Despite the complainants testifying that they resisted, Weinstein’s team aimed to exploit myths about the “lead up to the incident” and “the existence of a previous relationship” to defend his perception of consent.
The testimonies of the Molineux witnesses, however, debunked this quid-pro-quo theory. The witnesses explained that in the entertainment industry, meetings would often occur in intimate and fraught settings that enabled assault by influential and powerful men on relatively young, powerless women aspiring to be actors.
But the negative reactions of the witnesses to Weinstein’s sexual advances were a direct indication of his state of mind: that he was constantly aware that he was engineering situations that allowed him to take advantage of the “freeze” or “powerless” state his victims often found themselves in.
Essentially, Weinstein knew that the power imbalance was in his favour and that choice was nothing more than an illusion for his victims. The testimonies of the Molineux witnesses established Weinstein’s premediated intent in his interaction with women, including the complainants.
Missed opportunity
There remain challenges in considering Molineux testimonies because the admissibility of character evidence in sexual assault has long been contentious.
The courts struggle to draw the line between likelihood to commit crime and actual intent. For example, in the 2016 trial of comedian-actor Bill Cosby, the testimonies of women who had not formally accused him were allowed based on the “doctrine of chances”, which suggested that several similar claims increased the likelihood of criminal behaviour, without addressing the question of Cosby’s intent.
But it is important to distinguish between the propensity of an accused to commit crime and the intent when the alleged offence was committed.

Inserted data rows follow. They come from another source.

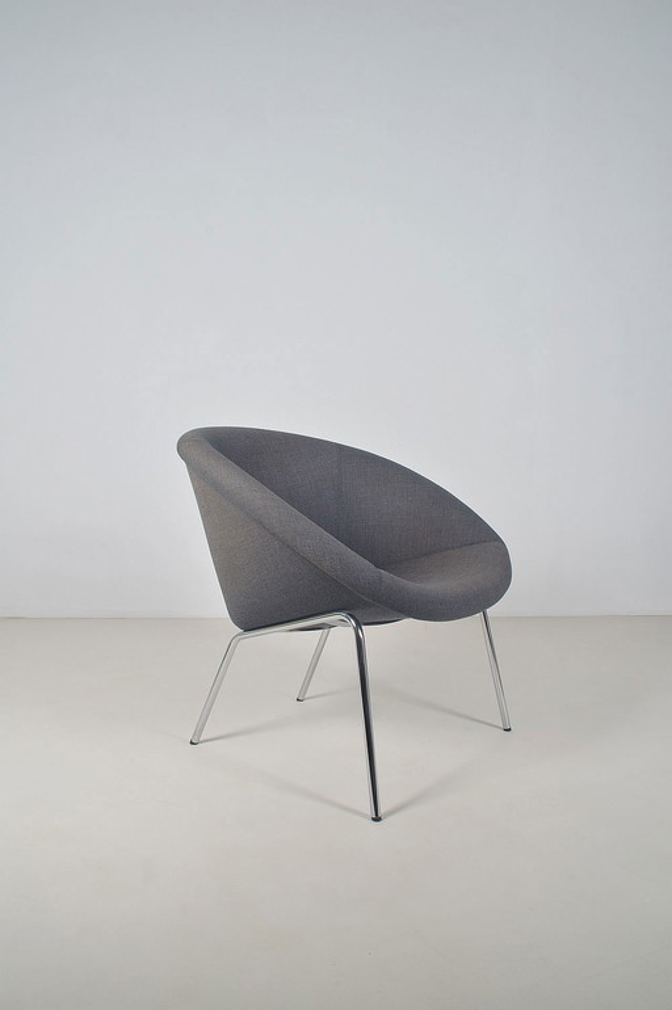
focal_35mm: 33
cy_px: 505
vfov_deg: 57.3
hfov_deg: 39.9
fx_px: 926
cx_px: 336
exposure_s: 1/125
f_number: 22
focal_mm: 22
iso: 100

Examining the sexual history of individuals could set a dangerous precedent for victims and survivors. Defence strategies often attempt to discredit the victims or portray an “easy” woman who supposedly signalled consent. The 2016 acquittal of Welsh footballer Ched Evans exemplifies this danger, as testimonies about the complainant’s sexual preferences were allowed, ultimately implying that she had consented.
With the rise of “rape shield” laws around the world that limit evidence about the past sexual activities of complainants, such evidence should be severely diminished, if not dismissed, especially when power dynamics favour the accused.
For example, Section 53A of the Indian Evidence Act does not permit a victim’s sexual history to be relevant to consent or the quality of consent.
Testimonies against the complainants, or survivors and victims, must not be used to infer their consent, especially since such accounts are weaponised by the defending team of the accused. At the same time, Molineux witnesses should be carefully considered to determine the state of mind of the accused and challenge the narrative that assault was a one-off incident encouraged by the victim.
In her poignant dissent in the overturning of Weinstein’s conviction, Judge Madeline Singas observed that “that sexual assault cases are not monolithic and that the issue of consent has historically been a complicated one, subject to vigorous debate, study and ever-evolving legal standards”.
As the understanding of sexual offences evolves, so must the legal framework. A nudge towards a victim-oriented approach to criminal justice requires that the voices of survivors – amplified in strength – deserve to be heard and form a foundation to secure justice against abusers.
Mreganka Kukreja is an advocate practising in Delhi.